Valla uzulerek söylüyorum ki kaeadenizli bir ailede yetismis bir birey olarak erkekleri degismiyorlar. 55 yillik babam ornek. O da ilk zamanlarina gore degisti ben cocukken baskaydi felan ama iste. Yalniz babam anneme iyi davranmazdi misafur gelince degisirdi biraz. Biz bu sebeple cok kavga ettik babamla, ki annemde ayni sehirden.

Esiniz ins duzelir..
 
Eşim Karadeniz'li gayet beyefendi, nazik ve düşünceli bir yapıya sahiptir. Ailesi de aynı şekilde. Yetiştirilme ve çevre faktörü çok etkilidir diye düşünüyorum.

Kaldı ki öyle bir aile veya çevrede yetişmiş olsa bile yetişkin bir insan tutumlarındaki doğruyu yanlışı ayırt edebilir. Değişebilir.

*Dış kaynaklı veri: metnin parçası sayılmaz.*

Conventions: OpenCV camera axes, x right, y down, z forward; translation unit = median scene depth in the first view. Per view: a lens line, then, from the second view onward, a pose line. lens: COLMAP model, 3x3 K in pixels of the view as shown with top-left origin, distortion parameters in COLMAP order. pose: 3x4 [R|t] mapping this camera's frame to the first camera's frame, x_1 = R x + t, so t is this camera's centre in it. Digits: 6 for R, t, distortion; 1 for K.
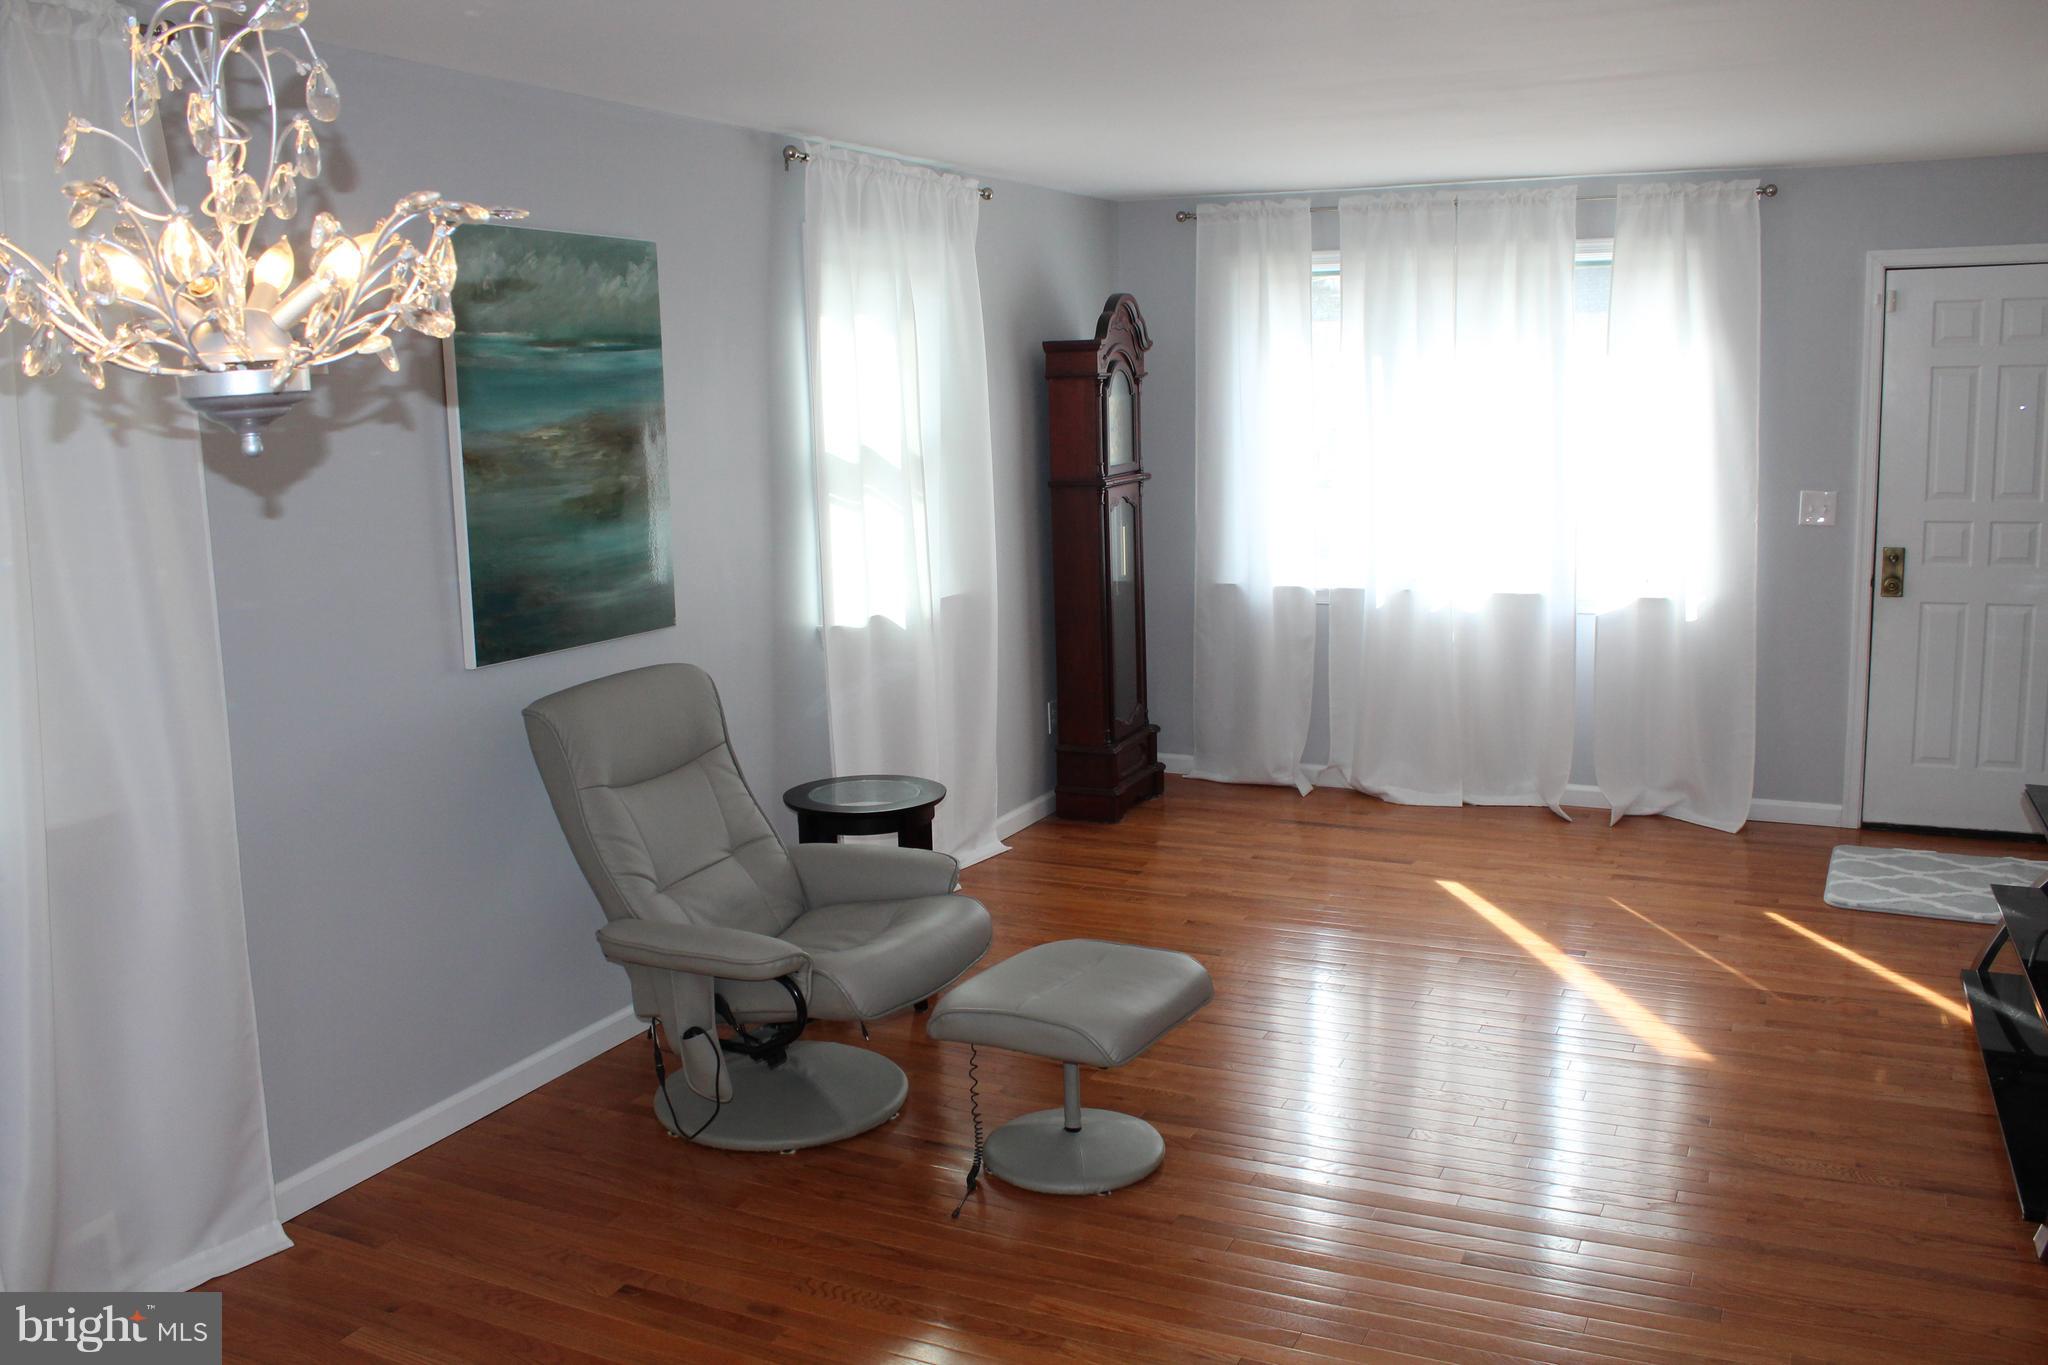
lens RADIAL K [[1700.0, 0, 1024.0], [0, 1700.0, 682.5], [0, 0, 1]] dist [-0.169180, 0.138553]
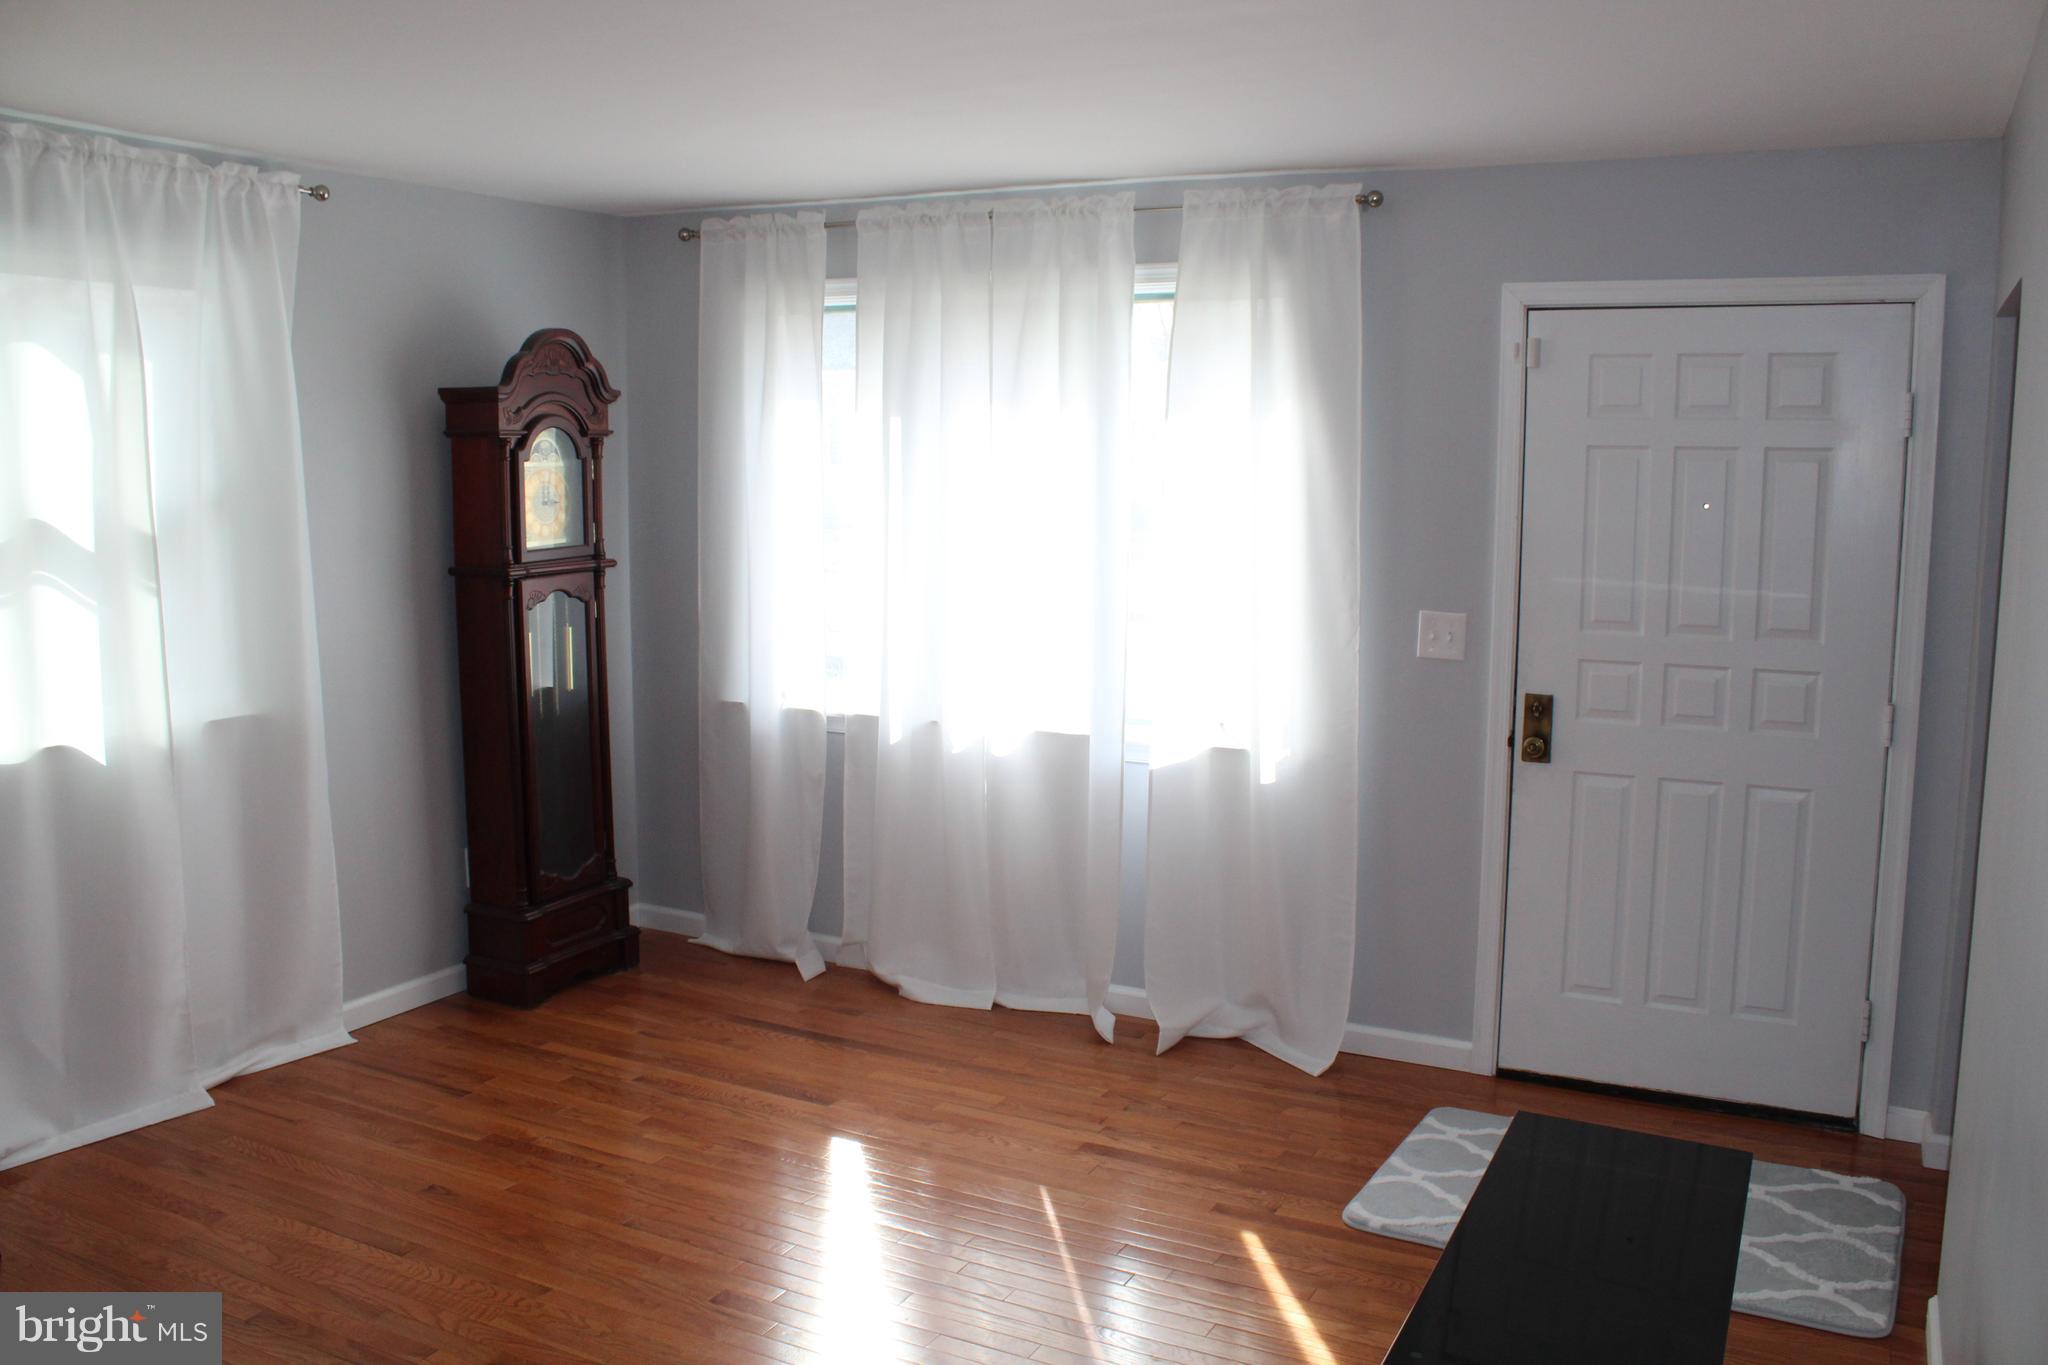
lens RADIAL K [[1700.0, 0, 1024.0], [0, 1700.0, 682.5], [0, 0, 1]] dist [-0.169180, 0.138553]
pose [[0.999183, 0.037299, -0.015565, 0.315442], [-0.037842, 0.998627, -0.036216, -0.052094], [0.014193, 0.036775, 0.999223, 0.259650]]
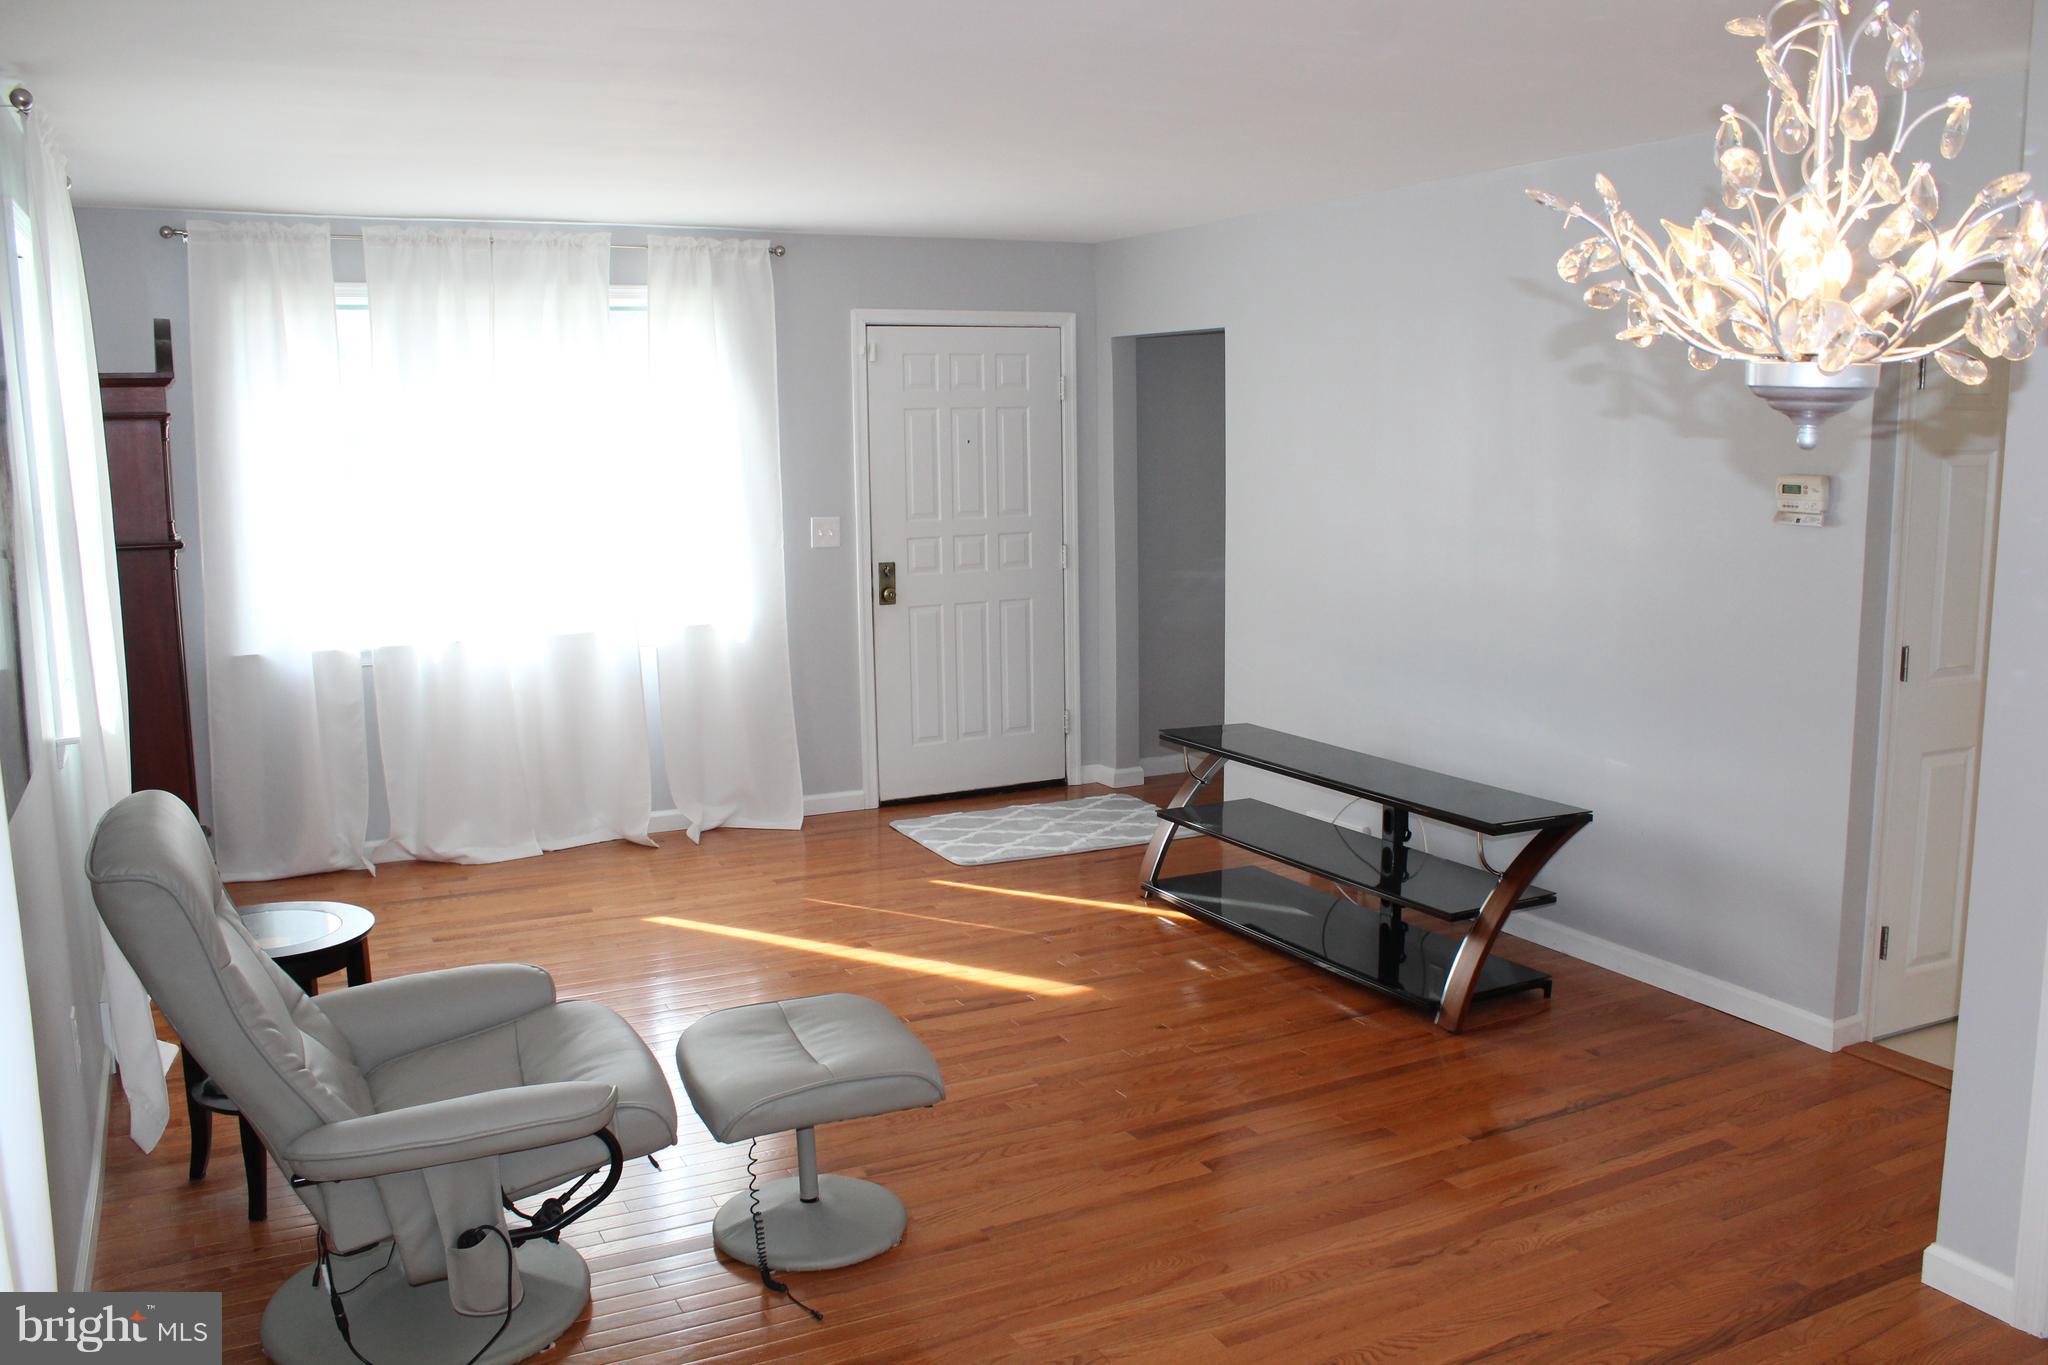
lens RADIAL K [[1700.0, 0, 1024.0], [0, 1700.0, 682.5], [0, 0, 1]] dist [-0.169180, 0.138553]
pose [[0.601266, -0.101883, 0.792527, -0.375919], [0.127887, 0.991322, 0.030415, -0.021794], [-0.788748, 0.083066, 0.609078, 0.191975]]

Bu durumu yöreye indirgemek pek doğru değil diye düşünüyorum.
 
bende karadenizliyim eşimde benim eşim üniversite okumadı ama hiç hayt huytta değil gayette efendi birisi
hiç vurdulu kırdılı şeyleri yoktur çevremde de yok
bunun nereli olduğuyla ilgili olduğunu zannetmiyorum
öyle yetiştirilmiş ailesi ona dur dememiş tersi annesi destekliyor diyorsunuz eğitim ilk önce aileden başlıyor o eğitimide sanırım aile tam olarak verememiş.
 
Bahsettiğiniz vurdu-kırdı, şiddet, kavga, kabadayı tavirlarin bölgeyle alakası olduğunu sanmıyorum. Türkiye nin neresine giderseniz gidin maçta küfreder, trafikte kavga eder insanlar. Bazıları alanları genişletip bunları daha yaygın kullanır. Bu da bölgeden ziyade ailedendir.

7 yıl tanıma fırsatınız olmuş , kendini 7 yıl saklayamaz diye düşünüyorum, degistirmek isteyeceginiz biriyle neden evlendiniz?
Kendi adıma eşim beni değiştirmeye çalışsa rahatsız olurdum. Herkes tavırlarını kendine yakistirdigi şekilde oluşturur. Sizde eşinizi kendinize yakıştırmış ve evlenmissiniz.
Onun yanlısı anlama fırsatı olmamış, bu yüzden kimseyi kaybetmemis, canı yanmamış, işinden gücünden olmamış. Bedel ödemeden olan değişimlerin kalıcı olduğunu düşünmüyorum.
Ve size güzel bir karadeniz sözü,
'Sokma akıl 7 adım gider.'
 
Bahsettiğiniz vurdu-kırdı, şiddet, kavga, kabadayı tavirlarin bölgeyle alakası olduğunu sanmıyorum. Türkiye nin neresine giderseniz gidin maçta küfreder, trafikte kavga eder insanlar. Bazıları alanları genişletip bunları daha yaygın kullanır. Bu da bölgeden ziyade ailedendir.

7 yıl tanıma fırsatınız olmuş , kendini 7 yıl saklayamaz diye düşünüyorum, degistirmek isteyeceginiz biriyle neden evlendiniz?
Kendi adıma eşim beni değiştirmeye çalışsa rahatsız olurdum. Herkes tavırlarını kendine yakistirdigi şekilde oluşturur. Sizde eşinizi kendinize yakıştırmış ve evlenmissiniz.
Onun yanlısı anlama fırsatı olmamış, bu yüzden kimseyi kaybetmemis, canı yanmamış, işinden gücünden olmamış. Bedel ödemeden olan değişimlerin kalıcı olduğunu düşünmüyorum.